So kommt unterm Strich die alte Leier heraus: ein Pass. Vielleicht sogar mit der geringfügigen Neigung, dass es doch die Heimmannschaft biegen könnte?
 
Teamnews: 
Bei Luzern fehlt Ersatztorwart Gabriel Wüterich (31) sowie Dario Leczano (22, OM, 14/2/2) 
Bei Thun sind es Dennis Hediger (26, DM, 14/0/2) und Renato Steffen (21, LM, 10/2/2) Gelbsperre
 
Luzern nun mit ernsten Sorgen. Nächste Woche das Sechs-Punkte-Spiel gegen Servette. Vorher hat man +5 Punkte, nachher +2, +5 oder +8.  Die Lage ist also ziemlich ernst für den Vizemeister.
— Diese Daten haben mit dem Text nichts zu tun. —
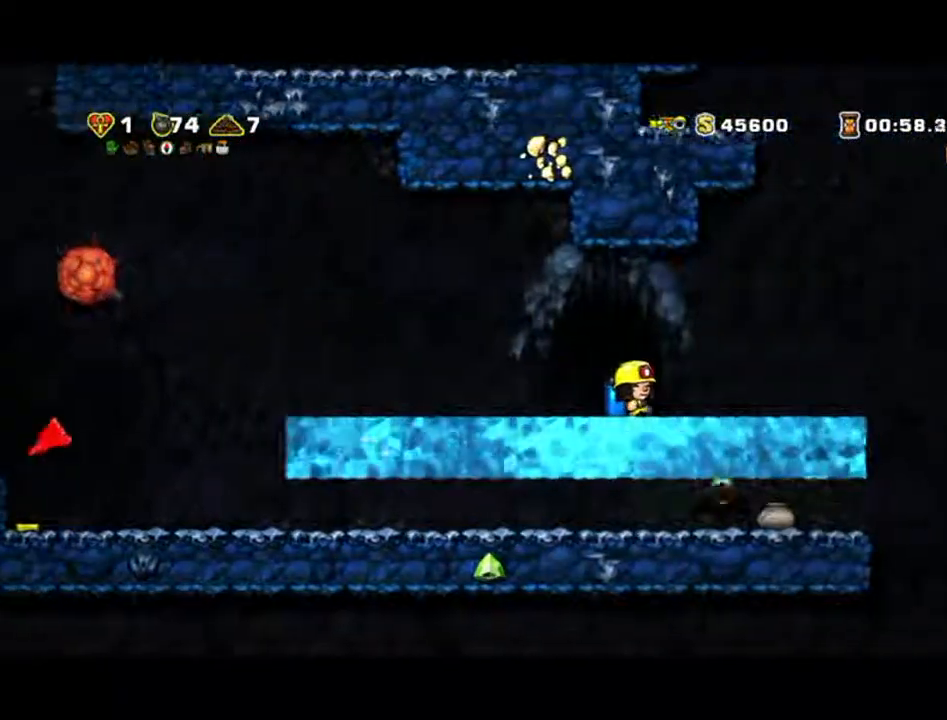
{"buttons": ["A"], "left_stick": "right", "events": [[200, "A", "down"]]}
In dieser Partie waren sie jedoch ziemlich klar überlegen, hatten eine Vielzahl von glänzenden Chancen, sowie einen nicht gegebenen Elfmeter zu verzeichnen. Da auch Thun ein paar sehr gute Chancen hervorbrachte — jeweils gegen Ende der Halbzeiten zwei bis drei Stück — war es ein sehr gutes Spiel, von beiden Seiten, und alles andere als ein 0:0 Spiel. Teils überaus kurios (und nur unglücklich und nicht etwa eine Art von oftmals reporterseits angedichteter „Abschlussschwäche“, wie die Chancen verpasst wurden.
Beide Teams also eigentlich gut drauf, wobei die Situation bei Luzern halt so unerfreulich ernst ist, dass man nicht weiß, wie sie bei Servette aussehen werden. Tendenz aber eigentlich: sie holen etwas dort.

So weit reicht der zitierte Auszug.